Eine Vitrine mit Schautafeln informiert über die alte Geschichte im historischen Gewerbegebiet von Hohenems an dieser Stelle. Dazu sind 30 Werkzeuge für das Säge- und Mühlengewerbe sowie die Laufräder der Pelton-, Kaplan- und Francisturbine für die moderne Wasserkraftnutzung mit ausgestellt.

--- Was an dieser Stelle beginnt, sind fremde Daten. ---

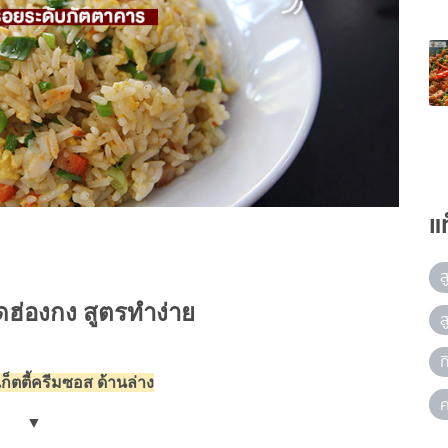
แ
ส
ัดฮ่องกง สูตรทำง่าย
ส
ก
เก็ตตี้ครีมซอส ด้านล่าง
ค
▼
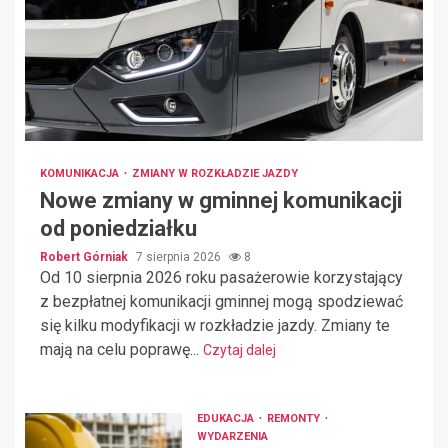
KOMUNIKACJA
ZMIANY W ROZKŁADZIE JAZDY
Nowe zmiany w gminnej komunikacji
od poniedziałku
Robert Górniak
7 sierpnia 2026
8
Od 10 sierpnia 2026 roku pasażerowie korzystający
z bezpłatnej komunikacji gminnej mogą spodziewać
się kilku modyfikacji w rozkładzie jazdy. Zmiany te
mają na celu poprawę...
Czytaj dalej
EDUKACJA
REMONTY
WYDARZENIA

Eine mögliche Erweiterung des Freilichtmuseums in der ehemaligen Sägewerkhalle wurde auf Initiative von Ing. Bernd Amann, Sohn von Alois Amann, anschließend im Jahre 1988 in Erwägung gezogen und bis zum Jahre 1999 von Vater und Sohn realisiert. 35 Müllereimaschinen ab 1880, über Mühlentechnik von 1920 bis 1955, bis hin zu modernen computergesteuerten Mühlen von 1990, zeigen die komplette Weiterentwicklung der Mühlentechnik in vielseitigster Weise auf.
Diverse Schautafeln über Weizenkorn, Getreideschädlinge, Unkrautsamen, die vier Hauptprozesse für die Mehlerzeugung, Aufbau einer Mühle von 1950 mit einer Mahlleistung von 24 t am Tag sowie Darstellung und Modell von Mühlen von 1990 mit Mahlleistung von 300 t und 880 t am Tag.
Öffnungszeiten:
Vom 25. April bis 31. Oktober täglich von 9:00 bis 18:00 Uhr.